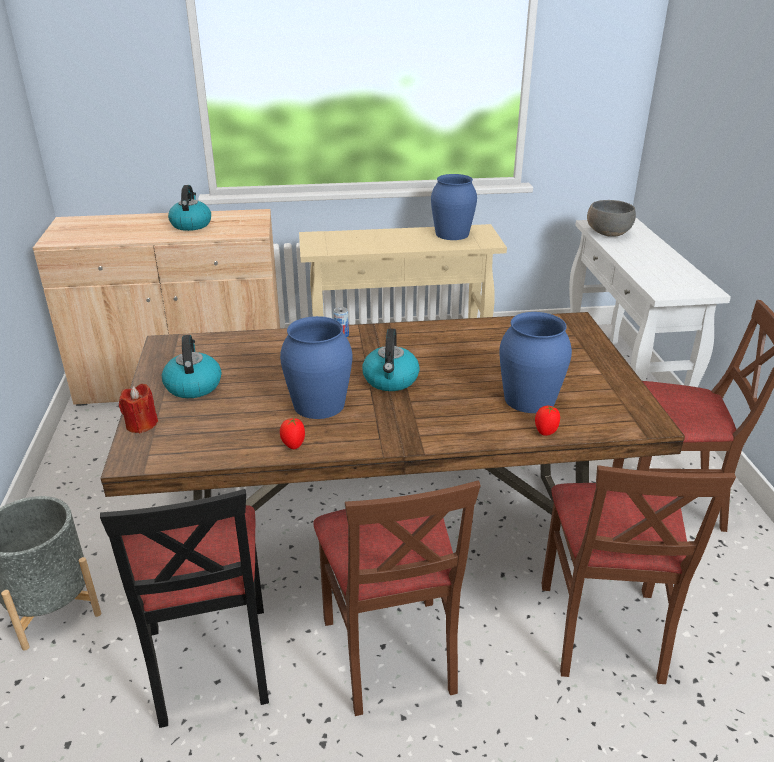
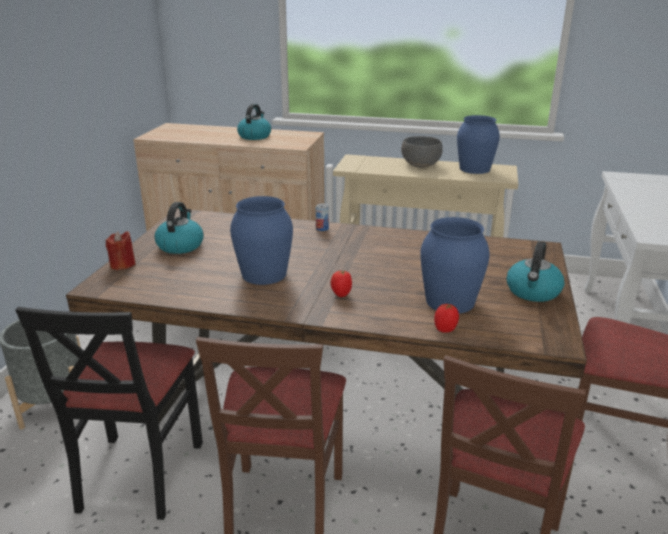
camera: 20 degrees right, 5 degrees down
tomato [280,418,305,449] -> tomato moved to [331,270,352,297]
kettle [362,329,420,391] -> kettle moved to [507,241,564,302]
grey bowl [587,200,636,237] -> grey bowl moved to [401,136,443,168]

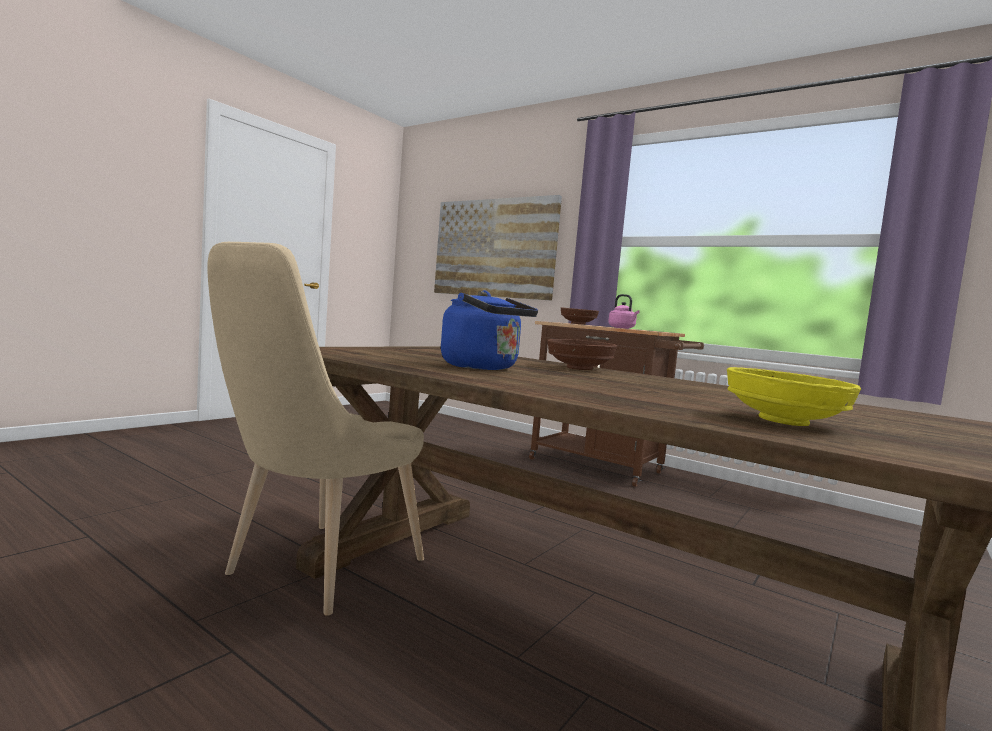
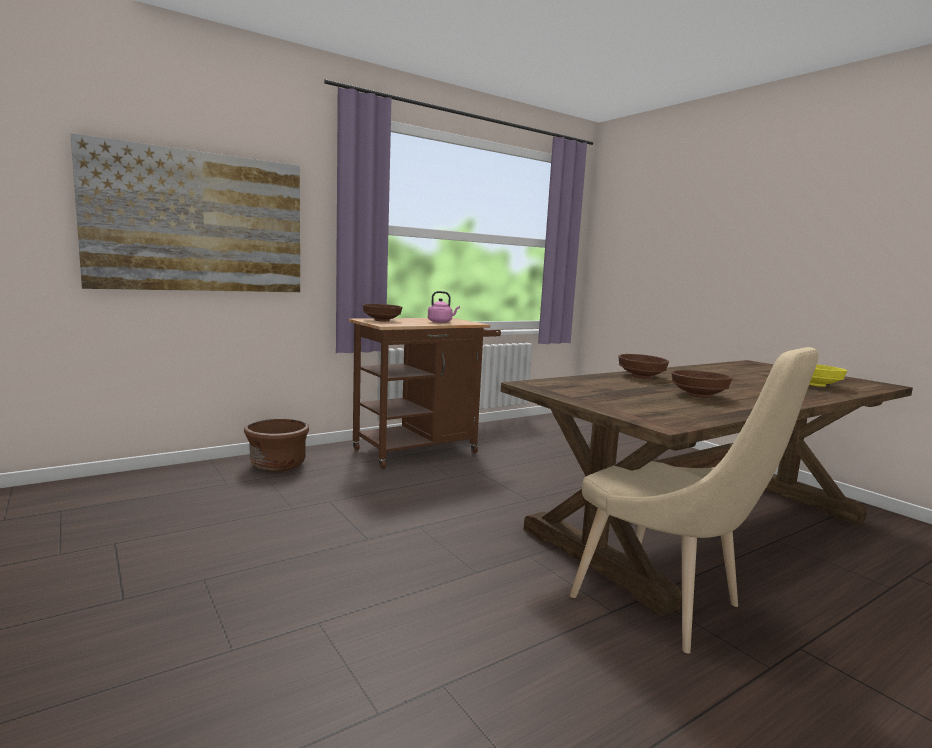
camera: 70 degrees left, 5 degrees up
blue kettle [441,290,538,370] -> brown bowl [671,370,732,398]
none -> brown planter [244,419,309,472]

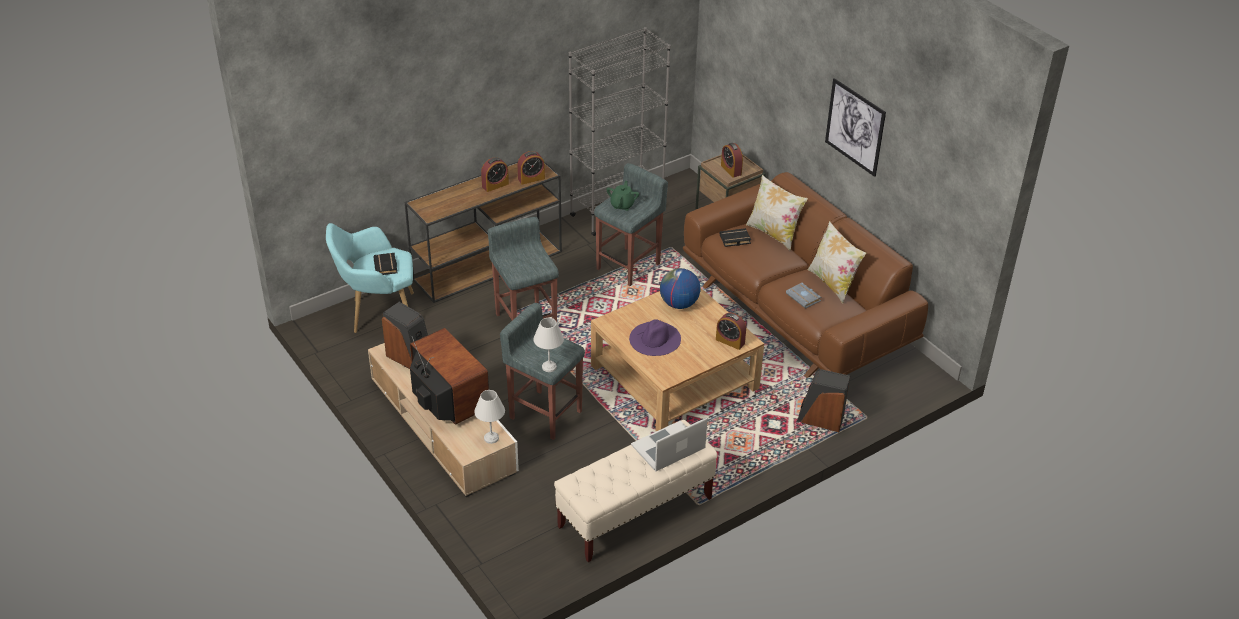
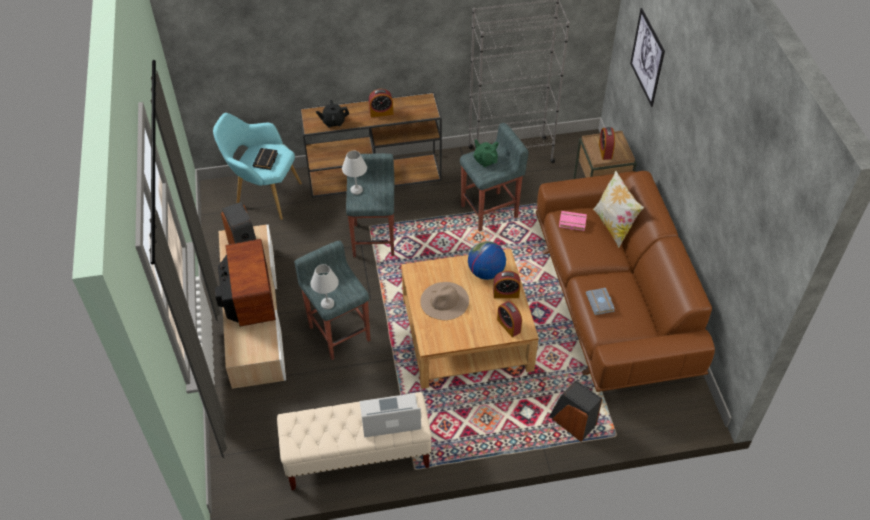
camera: 25 degrees right, 10 degrees up
white table lamp [474,390,505,444] -> white table lamp moved to [342,150,367,195]
alarm clock [517,151,545,185] -> alarm clock moved to [493,271,520,298]
green teapot [606,181,639,211] -> green teapot turned 75 degrees counterclockwise [474,140,499,167]
purple hat [629,319,681,356] -> beige hat [420,282,469,320]
black book [720,228,751,247] -> pink book [559,211,587,231]
pillow [808,221,866,304] -> none
picture [825,78,886,177] -> picture moved to [630,8,665,107]
none -> black teapot [316,100,349,127]

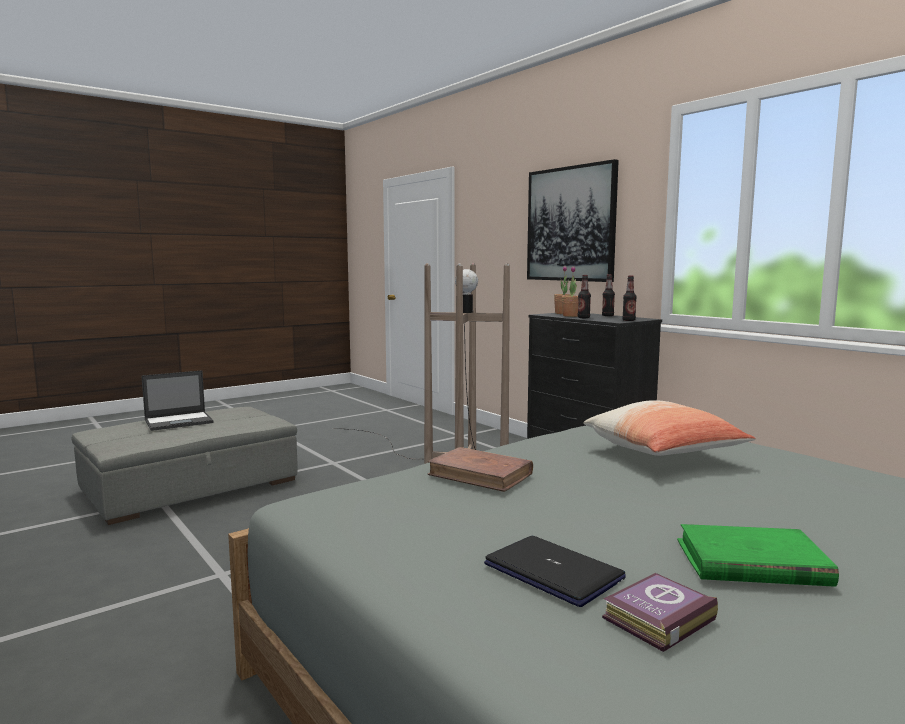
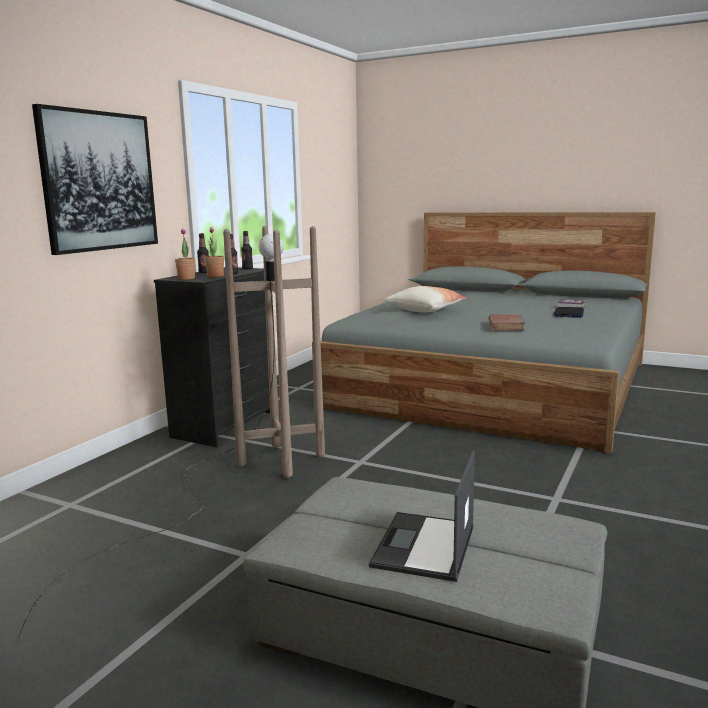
camera: 115 degrees left, 5 degrees up
laptop [141,370,214,431] -> laptop turned 105 degrees counterclockwise [369,450,475,582]
green book [677,524,839,587] -> none

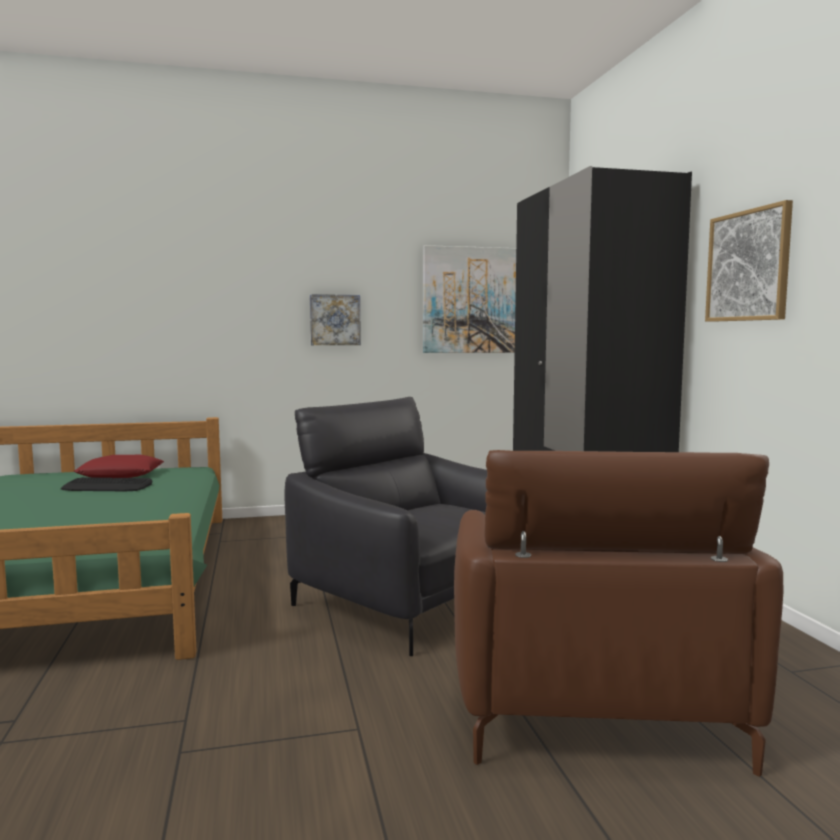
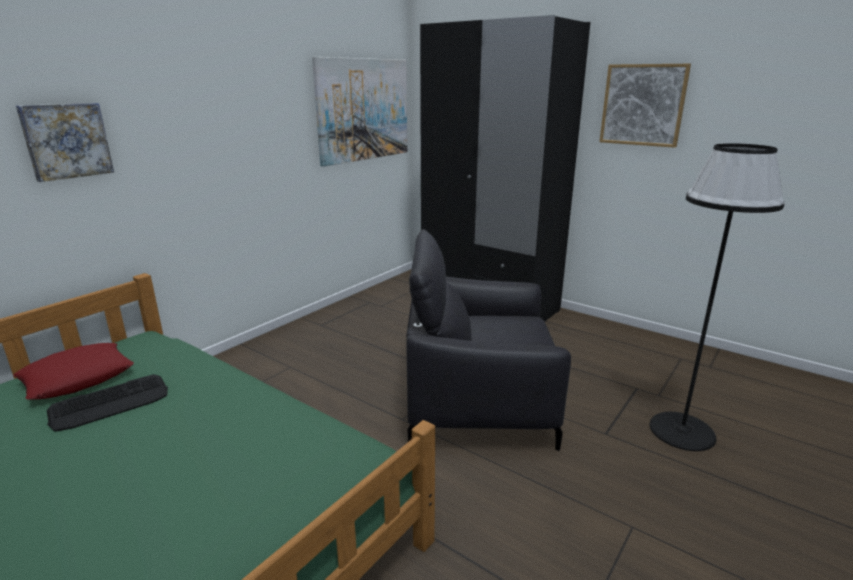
camera: 40 degrees left, 15 degrees up
picture [310,294,361,345] -> picture moved to [16,103,114,182]
brown armchair [454,450,783,777] -> black floor lamp [649,143,785,451]

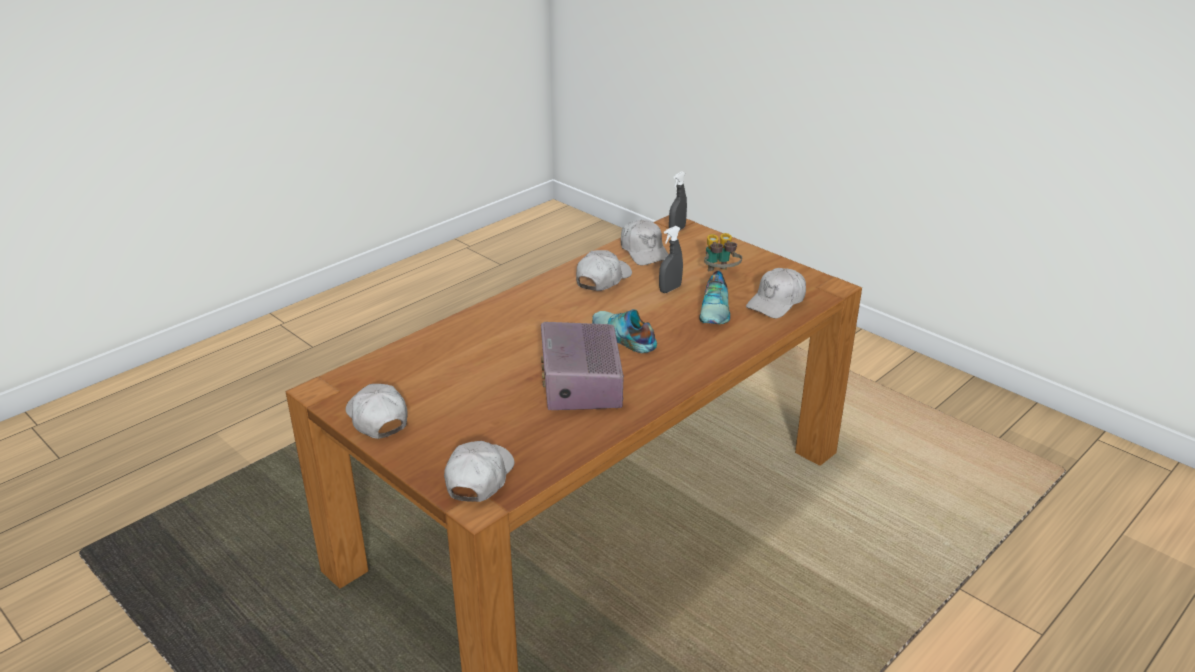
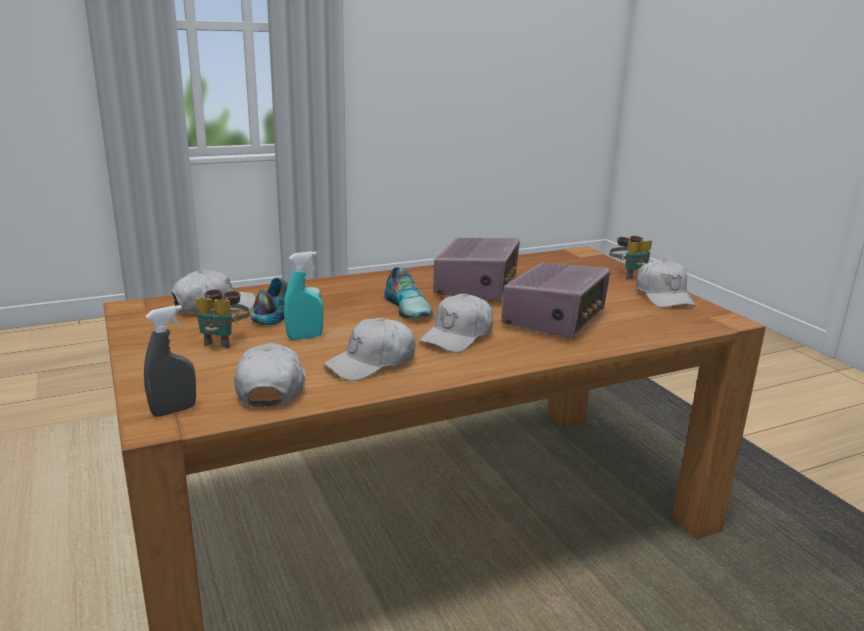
camera: 160 degrees left, 10 degrees down
white cap [444,441,514,502] -> white cap moved to [420,294,493,353]
grey spray bottle [659,226,683,293] -> turquoise spray bottle [284,251,324,340]
none -> radio [501,263,610,338]
none -> binoculars [609,236,652,280]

**How to complete this task**.
Wherever a line in the data above holds "book", copy that line.

**Solution to this problem**.
black book [720,228,751,247] -> pink book [559,211,587,231]
green book [677,524,839,587] -> none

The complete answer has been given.